Kids Learning Coding Just Wanna Have Fun

Kids Learning Coding Just Wanna Have Fun

Categorized under: coding education for kids

It goes without saying that kids enjoy having fun. Kids constantly gravitate towards having fun regardless of the environment that they are in. In fact, one could argue that the best part about being a kid is the ability to have fun without having to worry about the responsibilities that adults consider on a daily basis. However, here’s where we have a challenge. Parents wants to see their kids building the next generation mobile application or website. And their kids just want to play Fortnite.

While there is nothing wrong with the sky being the limit for what you want for your child, the reality is that kids need to first enjoy coding and learning to build with technology. Once there is the sufficient realization that they can have fun with it, they are able to move along the continuum to write programs that would be considered valuable in the marketplace.

When educating kids on coding and learning to build with technology, it is essential that we strike the right balance. It is never a surprise to us when a kid comes to Digital Adventures saying that they want to build one of their favorite video games. It is equally unsurprising when they want to learn how mod Minecraft or reconfigure Roblox. This desire is a natural progression from kids playing video games that they have enjoyed.

To help facilitate this curiosity, we focus on teaching kids the fundamentals of coding & building with technology in the context of making a simple video game in Scratch or modifying lines of Java in Minecraft or typing lines of Lua in Roblox. These peeks behind the curtain of how to build with technology are both gratifying and motivating. Once a student learns that they can create their own blocks in Minecraft, their mind natural begins to wonder what else is possible with the platform. When a student learns that they can make their character run really fast in Roblox, they think what else can I do if I learn more about the programming language Lua.

When students have done enough of these projects with tangible outcomes over a sufficient period of time, they are able to begin building increasingly complicated projects on their own. But, instead of them jumping to creating their own program from scratch, it is much better for them to build a small portion within a larger sandbox. And as they gain confidence in their capabilities, they are then ready to try their hand at making their own mobile application or website. 

Through this entire process they have gained insight into problem solving at the foundational level. In essence, they understand that computers can be used to solve problems. And the applications of this extend beyond creating a mobile application or website. This can be used to program robotics. This can be used to design 3D models. This can be used to create animations. In fact, the sky is the limit from a technology invention and innovation perspective.

On the other hand, if a potential student immediately jumps to designing a mobile application or website, it is very likely that the learning curve is much too steep. In this scenario, it becomes quite likely that a kid will believe that technology is too difficult or they don’t have the natural capability to become a great builder of technology.
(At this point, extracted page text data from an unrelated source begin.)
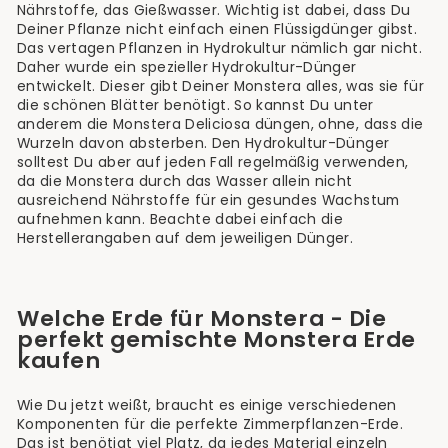
Nährstoffe, das Gießwasser. Wichtig ist dabei, dass Du
Deiner Pflanze nicht einfach einen Flüssigdünger gibst.
Das vertagen Pflanzen in Hydrokultur nämlich gar nicht.
Daher wurde ein spezieller Hydrokultur-Dünger
entwickelt. Dieser gibt Deiner Monstera alles, was sie für
die schönen Blätter benötigt. So kannst Du unter
anderem die Monstera Deliciosa düngen, ohne, dass die
Wurzeln davon absterben. Den Hydrokultur-Dünger
solltest Du aber auf jeden Fall regelmäßig verwenden,
da die Monstera durch das Wasser allein nicht
ausreichend Nährstoffe für ein gesundes Wachstum
aufnehmen kann. Beachte dabei einfach die
Herstellerangaben auf dem jeweiligen Dünger.
Welche Erde für Monstera - Die
perfekt gemischte Monstera Erde
kaufen
Wie Du jetzt weißt, braucht es einige verschiedenen
Komponenten für die perfekte Zimmerpflanzen-Erde.
Das ist benötigt viel Platz, da jedes Material einzeln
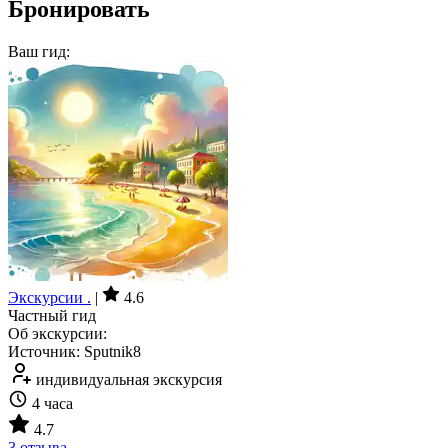
Бронировать
Ваш гид:
Экскурсии .
|
4.6
Частный гид
Об экскурсии:
Источник: Sputnik8
индивидуальная экскурсия
4 часа
4.7
3 отзыва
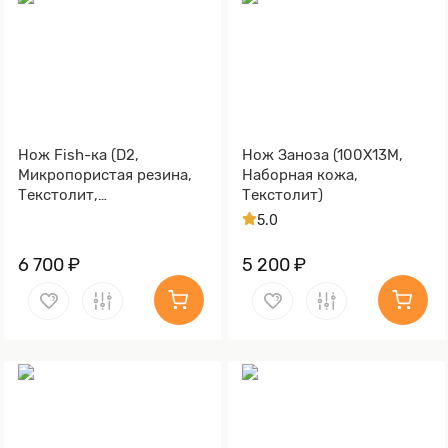
Нож Fish-ка (D2,
Нож Заноза (100Х13М,
Микропористая резина,
Наборная кожа,
Текстолит,
Текстолит)
Пескоструйная
5.0
обработка Sandwave)
6 700 ₽
5 200 ₽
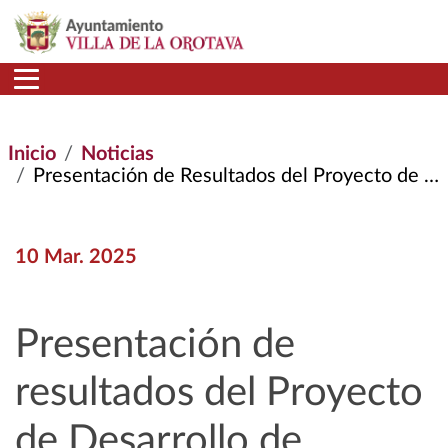
Pasar al contenido principal
Inicio
Noticias
Presentación de Resultados del Proyecto de Desarrollo de Productos Turísticos Sostenibles En Tenerife
10 Mar. 2025
Presentación de
resultados del Proyecto
de Desarrollo de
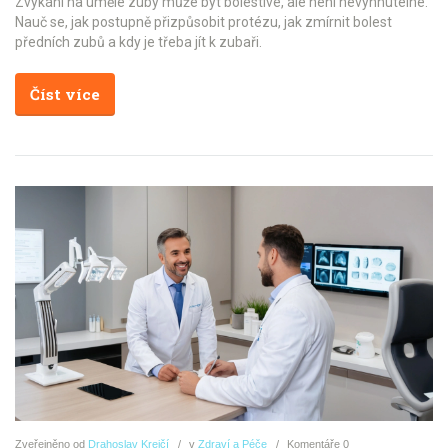
Zvykání na umělé zuby může být bolestivé, ale není nevyhnutelné.
Nauč se, jak postupně přizpůsobit protézu, jak zmírnit bolest
předních zubů a kdy je třeba jít k zubaři.
Číst více
Zveřejněno
od
Drahoslav Krejčí
v
Zdraví a Péče
Komentáře
0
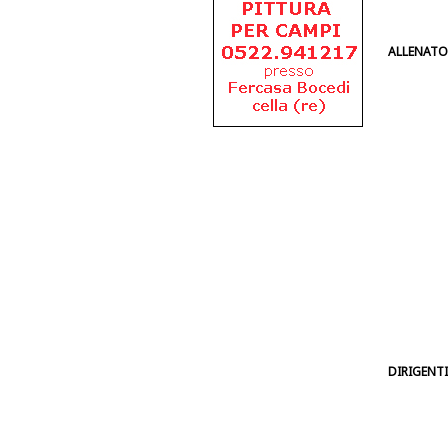
ALLENATO
DIRIGENTI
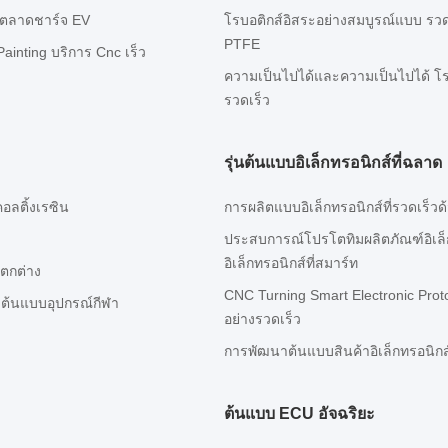
ับตลาดชาร์จ EV
โรบอติกส์อิสระอย่างสมบูรณ์แบบ ร
PTFE
ainting บริการ Cnc เร็ว
ความเป็นไปได้และความเป็นไปได้ โรบ
รวดเร็ว
รุ่นต้นแบบอิเล็กทรอนิกส์ที่ฉลาด
คอลติ้งเรซิน
การผลิตแบบอิเล็กทรอนิกส์ที่รวดเร็ว
ประสบการณ์โปรโตทิมผลิตภัณฑ์อิเล็ก
อิเล็กทรอนิกส์ที่สมาร์ท
แตกต่าง
CNC Turning Smart Electronic Pro
ต้นแบบอุปกรณ์กีฬา
อย่างรวดเร็ว
การพัฒนาต้นแบบสินค้าอิเล็กทรอนิกส
ต้นแบบ ECU อัจฉริยะ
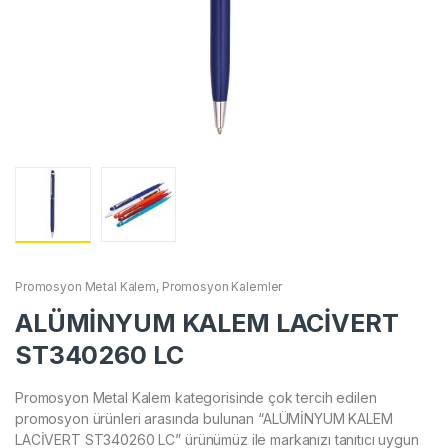
Promosyon Metal Kalem
,
Promosyon Kalemler
ALÜMİNYUM KALEM LACİVERT
ST340260 LC
Promosyon Metal Kalem kategorisinde çok tercih edilen
promosyon ürünleri arasında bulunan “ALÜMİNYUM KALEM
LACİVERT ST340260 LC” ürünümüz ile markanızı tanıtıcı uygun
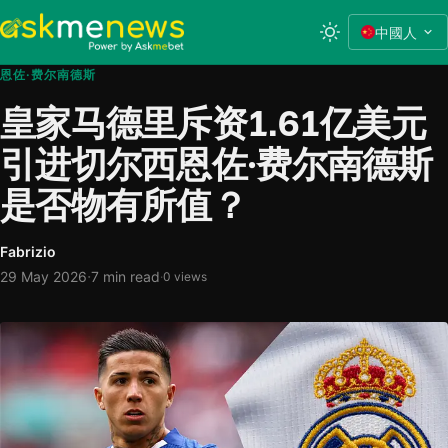
中國人
恩佐·费尔南德斯
皇家马德里斥资1.61亿美元
引进切尔西恩佐·费尔南德斯
是否物有所值？
Fabrizio
·
29 May 2026
7 min read
·
0 views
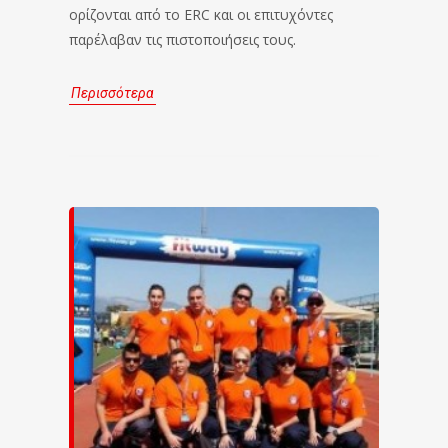
ορίζονται από το ERC και οι επιτυχόντες
παρέλαβαν τις πιστοποιήσεις τους.
Περισσότερα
This is an unfortunate outcome as there are lots of different on ramps in learning to code and build with technology. However, there is a better way. If we enable students to patiently develop their capabilities while having fun building and then playing their favorite games, then we give them the greatest gift - the ability to understand how to build with the most long term foundational trend (technology) of their lifetimes works. 

Let’s all be more patient and less outcome focused during their developmental years so that we have the opportunity to see what they are truly capable of once there is alignment between their interest and capabilities.